BEGIN TASK MATERIAL

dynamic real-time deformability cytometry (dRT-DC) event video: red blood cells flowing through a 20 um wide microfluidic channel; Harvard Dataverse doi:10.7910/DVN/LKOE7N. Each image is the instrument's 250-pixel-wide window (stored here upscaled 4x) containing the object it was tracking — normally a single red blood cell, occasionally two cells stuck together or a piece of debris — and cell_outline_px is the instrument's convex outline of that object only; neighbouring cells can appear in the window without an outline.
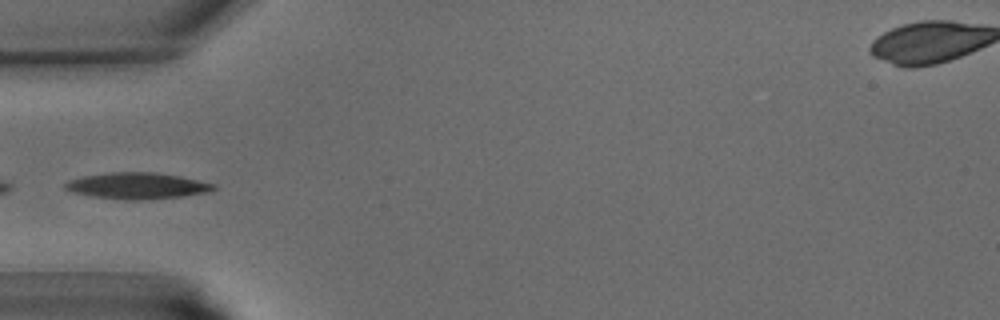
{"species": "common noctule bat (a hibernating species)", "species_latin": "Nyctalus noctula", "temperature_condition": "warm", "stored_images_in_passage": 19, "camera_frame_rate_fps": 3000, "um_per_image_px": 0.085, "animal": {"sex": "male", "body_mass_g": 15.6}, "frame": {"image": 1, "passage_image": 1, "time_ms": 0.0, "image_size_px": [1000, 320], "cell_outline_px": [[216, 188], [208, 192], [184, 196], [140, 200], [128, 200], [92, 196], [72, 192], [64, 188], [64, 184], [68, 180], [80, 176], [108, 172], [156, 172], [180, 176], [216, 184]], "centroid_in_image_um": [11.64, 15.78], "position_along_channel_um": 73.4, "area_um2": 22.89}}
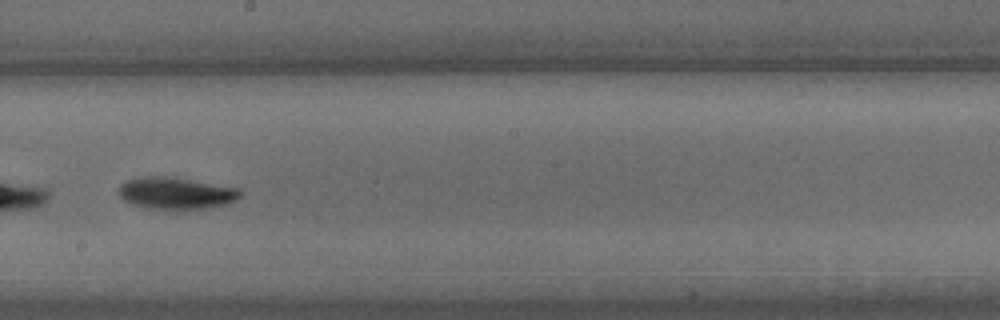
{"frame": {"image": 2, "passage_image": 11, "time_ms": 3.333, "image_size_px": [1000, 320], "cell_outline_px": [[240, 196], [224, 204], [208, 208], [184, 212], [152, 208], [132, 204], [124, 200], [116, 192], [120, 184], [128, 180], [144, 176], [164, 176], [240, 188]], "centroid_in_image_um": [14.91, 16.45], "position_along_channel_um": 233.3, "area_um2": 22.77}}
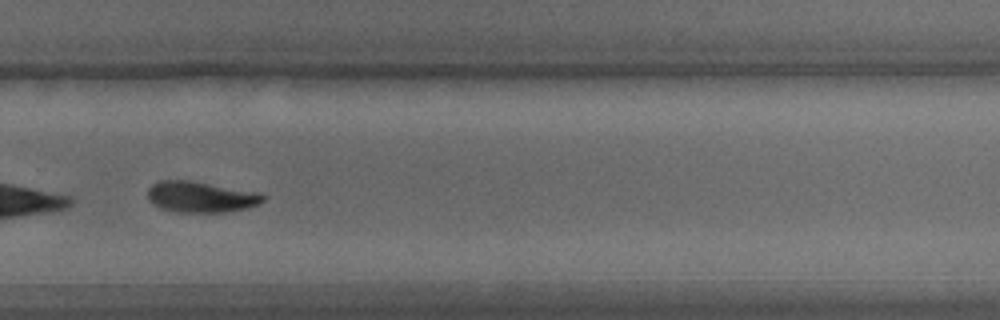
{"frame": {"image": 3, "passage_image": 16, "time_ms": 5.0, "image_size_px": [1000, 320], "cell_outline_px": [[264, 200], [260, 204], [248, 208], [224, 212], [180, 212], [160, 208], [152, 204], [148, 200], [148, 188], [152, 184], [160, 180], [188, 180], [260, 192], [264, 196]], "centroid_in_image_um": [17.07, 16.73], "position_along_channel_um": 312.7, "area_um2": 20.92}}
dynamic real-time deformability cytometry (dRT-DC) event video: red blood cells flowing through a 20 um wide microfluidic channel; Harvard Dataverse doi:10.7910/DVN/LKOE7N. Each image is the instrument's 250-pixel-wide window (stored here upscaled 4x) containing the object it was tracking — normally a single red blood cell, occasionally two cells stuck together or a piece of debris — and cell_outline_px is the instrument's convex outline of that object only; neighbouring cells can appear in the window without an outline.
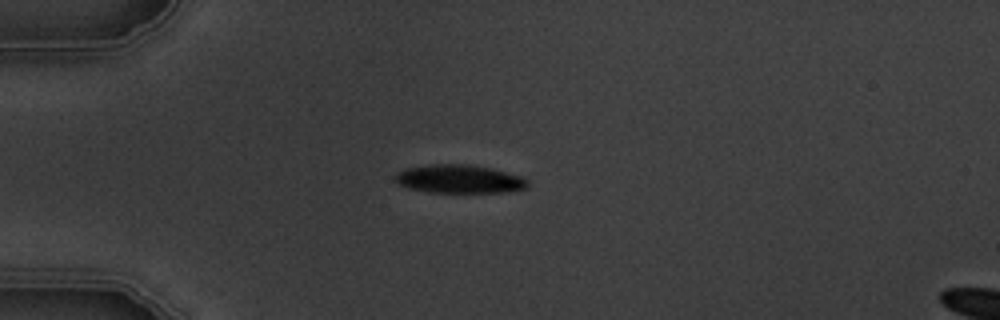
{"species": "common noctule bat (a hibernating species)", "species_latin": "Nyctalus noctula", "temperature_condition": "warm", "stored_images_in_passage": 4, "segment_of_instrument_passage": [1, 2], "camera_frame_rate_fps": 3000, "um_per_image_px": 0.085, "animal": {"sex": "male", "body_mass_g": 19.5, "forearm_length_mm": 54.6}, "frame": {"image": 1, "passage_image": 3, "time_ms": 2.333, "image_size_px": [1000, 320], "cell_outline_px": [[528, 188], [508, 192], [428, 192], [408, 188], [396, 184], [396, 172], [404, 168], [432, 164], [468, 164], [492, 168], [520, 176], [528, 180]], "centroid_in_image_um": [39.03, 15.21], "position_along_channel_um": 46.0, "area_um2": 22.08}}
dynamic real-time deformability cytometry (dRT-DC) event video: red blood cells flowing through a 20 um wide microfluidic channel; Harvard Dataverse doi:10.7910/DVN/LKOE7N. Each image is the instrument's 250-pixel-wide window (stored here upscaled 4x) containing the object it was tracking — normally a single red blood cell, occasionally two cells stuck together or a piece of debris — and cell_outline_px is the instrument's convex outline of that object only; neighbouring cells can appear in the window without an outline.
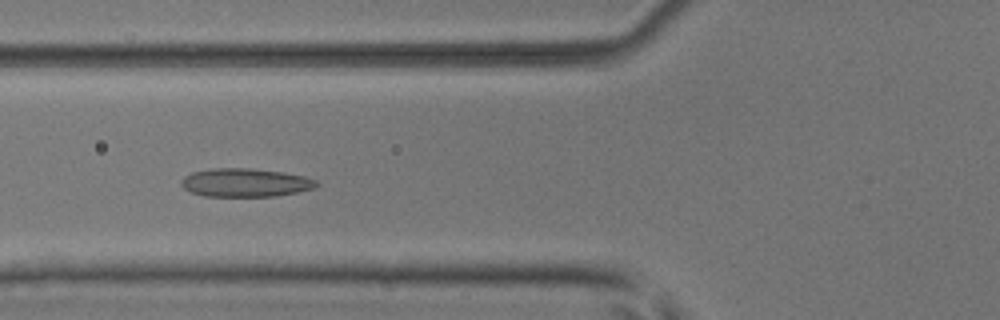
{"species": "common noctule bat (a hibernating species)", "species_latin": "Nyctalus noctula", "temperature_condition": "room temperature", "stored_images_in_passage": 53, "camera_frame_rate_fps": 3000, "um_per_image_px": 0.085, "animal": {"sex": "male", "body_mass_g": 17.9, "forearm_length_mm": 54.2}, "frame": {"image": 1, "passage_image": 21, "time_ms": 6.667, "image_size_px": [1000, 320], "cell_outline_px": [[320, 184], [316, 188], [276, 196], [204, 196], [192, 192], [184, 188], [180, 184], [180, 180], [184, 176], [192, 172], [212, 168], [252, 168], [284, 172], [304, 176], [316, 180]], "centroid_in_image_um": [20.86, 15.51], "position_along_channel_um": 104.9, "area_um2": 22.54}}
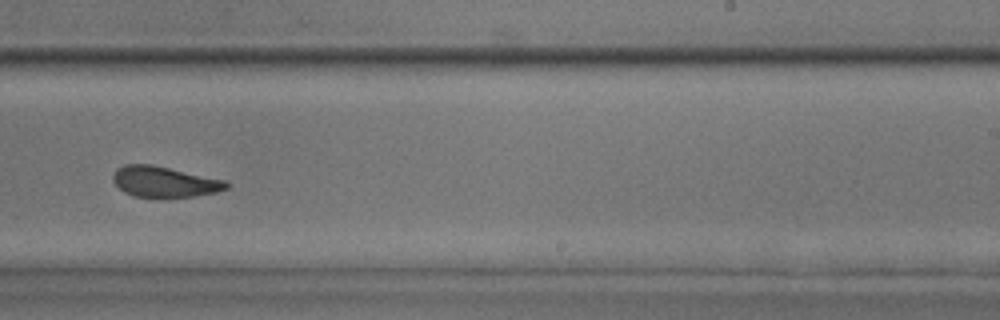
{"frame": {"image": 2, "passage_image": 34, "time_ms": 11.0, "image_size_px": [1000, 320], "cell_outline_px": [[228, 188], [216, 192], [192, 196], [132, 196], [124, 192], [112, 180], [112, 176], [116, 168], [124, 164], [152, 164], [228, 180]], "centroid_in_image_um": [13.97, 15.42], "position_along_channel_um": 275.0, "area_um2": 20.23}}
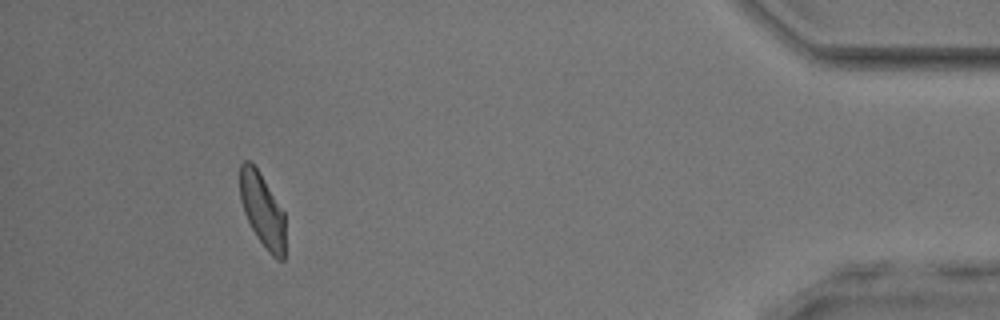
{"frame": {"image": 3, "passage_image": 49, "time_ms": 16.0, "image_size_px": [1000, 320], "cell_outline_px": [[284, 260], [276, 260], [268, 252], [256, 236], [244, 212], [240, 200], [240, 164], [244, 160], [248, 160], [256, 168], [284, 212]], "centroid_in_image_um": [22.29, 17.89], "position_along_channel_um": 412.9, "area_um2": 19.13}, "authors_computed_cell_mechanics": {"area_um2": 21.2126, "velocity_mm_per_s": 3.9395, "shape_relaxation_time_tau1_ms": null, "shape_relaxation_time_tau2_ms": 2.0645, "deformation_change_tau1": null, "deformation_change_tau2": 0.0839}}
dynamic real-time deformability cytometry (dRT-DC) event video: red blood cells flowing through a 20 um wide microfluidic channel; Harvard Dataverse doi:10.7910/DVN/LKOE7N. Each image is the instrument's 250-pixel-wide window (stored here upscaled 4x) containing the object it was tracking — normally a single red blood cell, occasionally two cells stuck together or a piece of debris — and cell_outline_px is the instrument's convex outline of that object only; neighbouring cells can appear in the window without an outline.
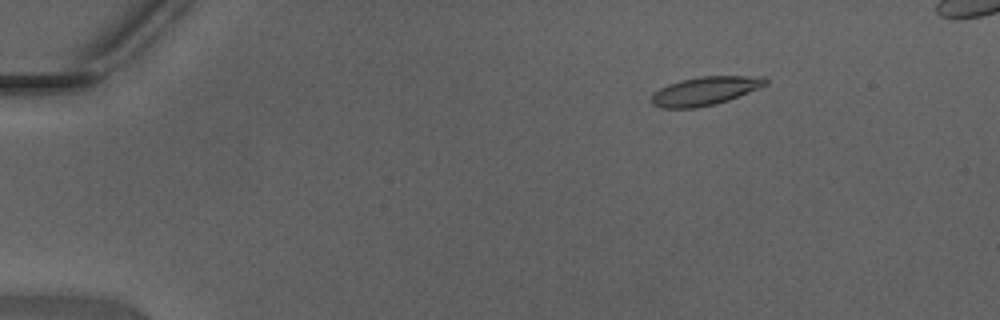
{"species": "Egyptian fruit bat (a non-hibernating species)", "species_latin": "Rousettus aegyptiacus", "temperature_condition": "warm", "stored_images_in_passage": 42, "segment_of_instrument_passage": [1, 2], "camera_frame_rate_fps": 3000, "um_per_image_px": 0.085, "animal": {"sex": "male"}, "frame": {"image": 1, "passage_image": 1, "time_ms": 0.0, "image_size_px": [1000, 320], "cell_outline_px": [[768, 84], [760, 88], [728, 100], [716, 104], [696, 108], [660, 108], [652, 104], [648, 100], [652, 92], [668, 84], [680, 80], [700, 76], [764, 76], [768, 80]], "centroid_in_image_um": [59.89, 7.73], "position_along_channel_um": 25.1, "area_um2": 19.31}}
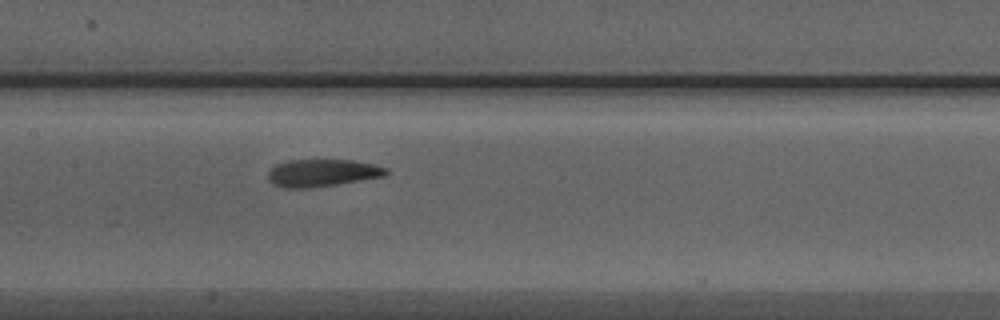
{"frame": {"image": 2, "passage_image": 18, "time_ms": 5.667, "image_size_px": [1000, 320], "cell_outline_px": [[388, 172], [384, 176], [312, 188], [284, 188], [272, 184], [268, 180], [268, 172], [276, 164], [288, 160], [352, 160], [372, 164], [388, 168]], "centroid_in_image_um": [27.35, 14.7], "position_along_channel_um": 180.1, "area_um2": 18.79}}
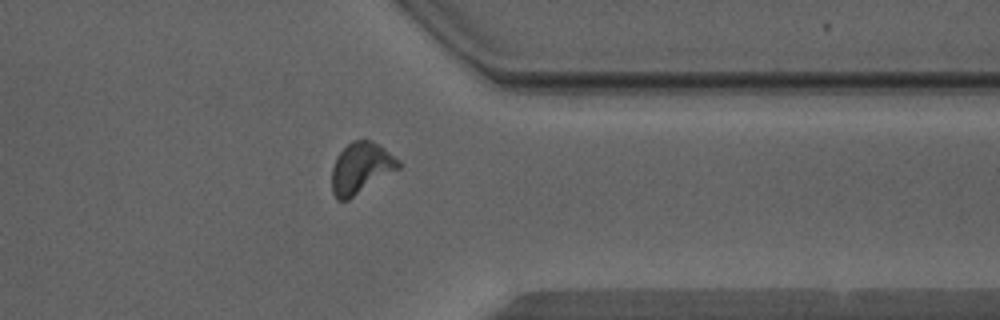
{"frame": {"image": 3, "passage_image": 32, "time_ms": 10.333, "image_size_px": [1000, 320], "cell_outline_px": [[400, 168], [348, 200], [336, 200], [332, 192], [332, 168], [336, 156], [352, 140], [372, 140], [384, 148], [400, 160]], "centroid_in_image_um": [30.67, 14.28], "position_along_channel_um": 380.7, "area_um2": 19.83}}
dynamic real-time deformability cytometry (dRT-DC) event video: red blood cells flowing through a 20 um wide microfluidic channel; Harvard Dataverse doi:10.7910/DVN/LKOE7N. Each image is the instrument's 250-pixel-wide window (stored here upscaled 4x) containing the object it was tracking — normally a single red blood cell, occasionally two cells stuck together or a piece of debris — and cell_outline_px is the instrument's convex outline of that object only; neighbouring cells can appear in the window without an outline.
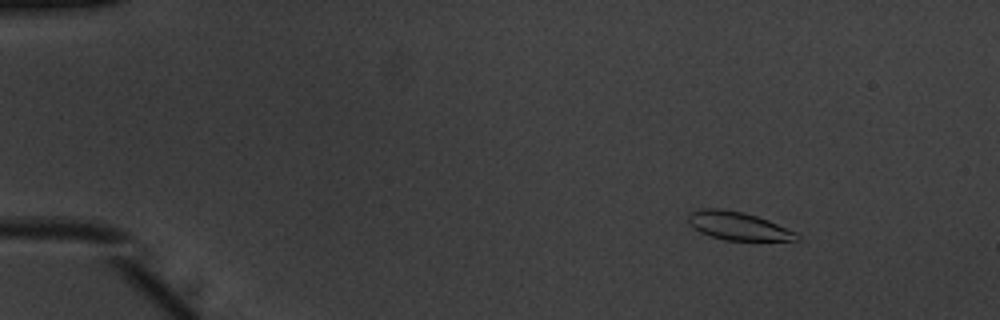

END TASK MATERIAL

_TASK DIRECTIONS_
Write out every record above exactly as it stands, but leave out the pictures.

_SOLUTION TO THIS TASK_
dynamic real-time deformability cytometry (dRT-DC) event video: red blood cells flowing through a 20 um wide microfluidic channel; Harvard Dataverse doi:10.7910/DVN/LKOE7N. Each image is the instrument's 250-pixel-wide window (stored here upscaled 4x) containing the object it was tracking — normally a single red blood cell, occasionally two cells stuck together or a piece of debris — and cell_outline_px is the instrument's convex outline of that object only; neighbouring cells can appear in the window without an outline.
{"species": "common noctule bat (a hibernating species)", "species_latin": "Nyctalus noctula", "temperature_condition": "warm", "stored_images_in_passage": 19, "camera_frame_rate_fps": 3000, "um_per_image_px": 0.085, "animal": {"sex": "male", "body_mass_g": 15.6}, "frame": {"image": 1, "passage_image": 1, "time_ms": 0.0, "image_size_px": [1000, 320], "cell_outline_px": [[216, 188], [208, 192], [184, 196], [140, 200], [128, 200], [92, 196], [72, 192], [64, 188], [64, 184], [68, 180], [80, 176], [108, 172], [156, 172], [180, 176], [216, 184]], "centroid_in_image_um": [11.64, 15.78], "position_along_channel_um": 73.4, "area_um2": 22.89}}
{"frame": {"image": 2, "passage_image": 11, "time_ms": 3.333, "image_size_px": [1000, 320], "cell_outline_px": [[240, 196], [224, 204], [208, 208], [184, 212], [152, 208], [132, 204], [124, 200], [116, 192], [120, 184], [128, 180], [144, 176], [164, 176], [240, 188]], "centroid_in_image_um": [14.91, 16.45], "position_along_channel_um": 233.3, "area_um2": 22.77}}
{"frame": {"image": 3, "passage_image": 16, "time_ms": 5.0, "image_size_px": [1000, 320], "cell_outline_px": [[264, 200], [260, 204], [248, 208], [224, 212], [180, 212], [160, 208], [152, 204], [148, 200], [148, 188], [152, 184], [160, 180], [188, 180], [260, 192], [264, 196]], "centroid_in_image_um": [17.07, 16.73], "position_along_channel_um": 312.7, "area_um2": 20.92}}
dynamic real-time deformability cytometry (dRT-DC) event video: red blood cells flowing through a 20 um wide microfluidic channel; Harvard Dataverse doi:10.7910/DVN/LKOE7N. Each image is the instrument's 250-pixel-wide window (stored here upscaled 4x) containing the object it was tracking — normally a single red blood cell, occasionally two cells stuck together or a piece of debris — and cell_outline_px is the instrument's convex outline of that object only; neighbouring cells can appear in the window without an outline.
{"species": "common noctule bat (a hibernating species)", "species_latin": "Nyctalus noctula", "temperature_condition": "warm", "stored_images_in_passage": 4, "segment_of_instrument_passage": [1, 2], "camera_frame_rate_fps": 3000, "um_per_image_px": 0.085, "animal": {"sex": "male", "body_mass_g": 19.5, "forearm_length_mm": 54.6}, "frame": {"image": 1, "passage_image": 3, "time_ms": 2.333, "image_size_px": [1000, 320], "cell_outline_px": [[528, 188], [508, 192], [428, 192], [408, 188], [396, 184], [396, 172], [404, 168], [432, 164], [468, 164], [492, 168], [520, 176], [528, 180]], "centroid_in_image_um": [39.03, 15.21], "position_along_channel_um": 46.0, "area_um2": 22.08}}
dynamic real-time deformability cytometry (dRT-DC) event video: red blood cells flowing through a 20 um wide microfluidic channel; Harvard Dataverse doi:10.7910/DVN/LKOE7N. Each image is the instrument's 250-pixel-wide window (stored here upscaled 4x) containing the object it was tracking — normally a single red blood cell, occasionally two cells stuck together or a piece of debris — and cell_outline_px is the instrument's convex outline of that object only; neighbouring cells can appear in the window without an outline.
{"species": "common noctule bat (a hibernating species)", "species_latin": "Nyctalus noctula", "temperature_condition": "room temperature", "stored_images_in_passage": 53, "camera_frame_rate_fps": 3000, "um_per_image_px": 0.085, "animal": {"sex": "male", "body_mass_g": 17.9, "forearm_length_mm": 54.2}, "frame": {"image": 1, "passage_image": 21, "time_ms": 6.667, "image_size_px": [1000, 320], "cell_outline_px": [[320, 184], [316, 188], [276, 196], [204, 196], [192, 192], [184, 188], [180, 184], [180, 180], [184, 176], [192, 172], [212, 168], [252, 168], [284, 172], [304, 176], [316, 180]], "centroid_in_image_um": [20.86, 15.51], "position_along_channel_um": 104.9, "area_um2": 22.54}}
{"frame": {"image": 2, "passage_image": 34, "time_ms": 11.0, "image_size_px": [1000, 320], "cell_outline_px": [[228, 188], [216, 192], [192, 196], [132, 196], [124, 192], [112, 180], [112, 176], [116, 168], [124, 164], [152, 164], [228, 180]], "centroid_in_image_um": [13.97, 15.42], "position_along_channel_um": 275.0, "area_um2": 20.23}}
{"frame": {"image": 3, "passage_image": 49, "time_ms": 16.0, "image_size_px": [1000, 320], "cell_outline_px": [[284, 260], [276, 260], [268, 252], [256, 236], [244, 212], [240, 200], [240, 164], [244, 160], [248, 160], [256, 168], [284, 212]], "centroid_in_image_um": [22.29, 17.89], "position_along_channel_um": 412.9, "area_um2": 19.13}, "authors_computed_cell_mechanics": {"area_um2": 21.2126, "velocity_mm_per_s": 3.9395, "shape_relaxation_time_tau1_ms": null, "shape_relaxation_time_tau2_ms": 2.0645, "deformation_change_tau1": null, "deformation_change_tau2": 0.0839}}
dynamic real-time deformability cytometry (dRT-DC) event video: red blood cells flowing through a 20 um wide microfluidic channel; Harvard Dataverse doi:10.7910/DVN/LKOE7N. Each image is the instrument's 250-pixel-wide window (stored here upscaled 4x) containing the object it was tracking — normally a single red blood cell, occasionally two cells stuck together or a piece of debris — and cell_outline_px is the instrument's convex outline of that object only; neighbouring cells can appear in the window without an outline.
{"species": "Egyptian fruit bat (a non-hibernating species)", "species_latin": "Rousettus aegyptiacus", "temperature_condition": "warm", "stored_images_in_passage": 42, "segment_of_instrument_passage": [1, 2], "camera_frame_rate_fps": 3000, "um_per_image_px": 0.085, "animal": {"sex": "male"}, "frame": {"image": 1, "passage_image": 1, "time_ms": 0.0, "image_size_px": [1000, 320], "cell_outline_px": [[768, 84], [760, 88], [728, 100], [716, 104], [696, 108], [660, 108], [652, 104], [648, 100], [652, 92], [668, 84], [680, 80], [700, 76], [764, 76], [768, 80]], "centroid_in_image_um": [59.89, 7.73], "position_along_channel_um": 25.1, "area_um2": 19.31}}
{"frame": {"image": 2, "passage_image": 18, "time_ms": 5.667, "image_size_px": [1000, 320], "cell_outline_px": [[388, 172], [384, 176], [312, 188], [284, 188], [272, 184], [268, 180], [268, 172], [276, 164], [288, 160], [352, 160], [372, 164], [388, 168]], "centroid_in_image_um": [27.35, 14.7], "position_along_channel_um": 180.1, "area_um2": 18.79}}
{"frame": {"image": 3, "passage_image": 32, "time_ms": 10.333, "image_size_px": [1000, 320], "cell_outline_px": [[400, 168], [348, 200], [336, 200], [332, 192], [332, 168], [336, 156], [352, 140], [372, 140], [384, 148], [400, 160]], "centroid_in_image_um": [30.67, 14.28], "position_along_channel_um": 380.7, "area_um2": 19.83}}
dynamic real-time deformability cytometry (dRT-DC) event video: red blood cells flowing through a 20 um wide microfluidic channel; Harvard Dataverse doi:10.7910/DVN/LKOE7N. Each image is the instrument's 250-pixel-wide window (stored here upscaled 4x) containing the object it was tracking — normally a single red blood cell, occasionally two cells stuck together or a piece of debris — and cell_outline_px is the instrument's convex outline of that object only; neighbouring cells can appear in the window without an outline.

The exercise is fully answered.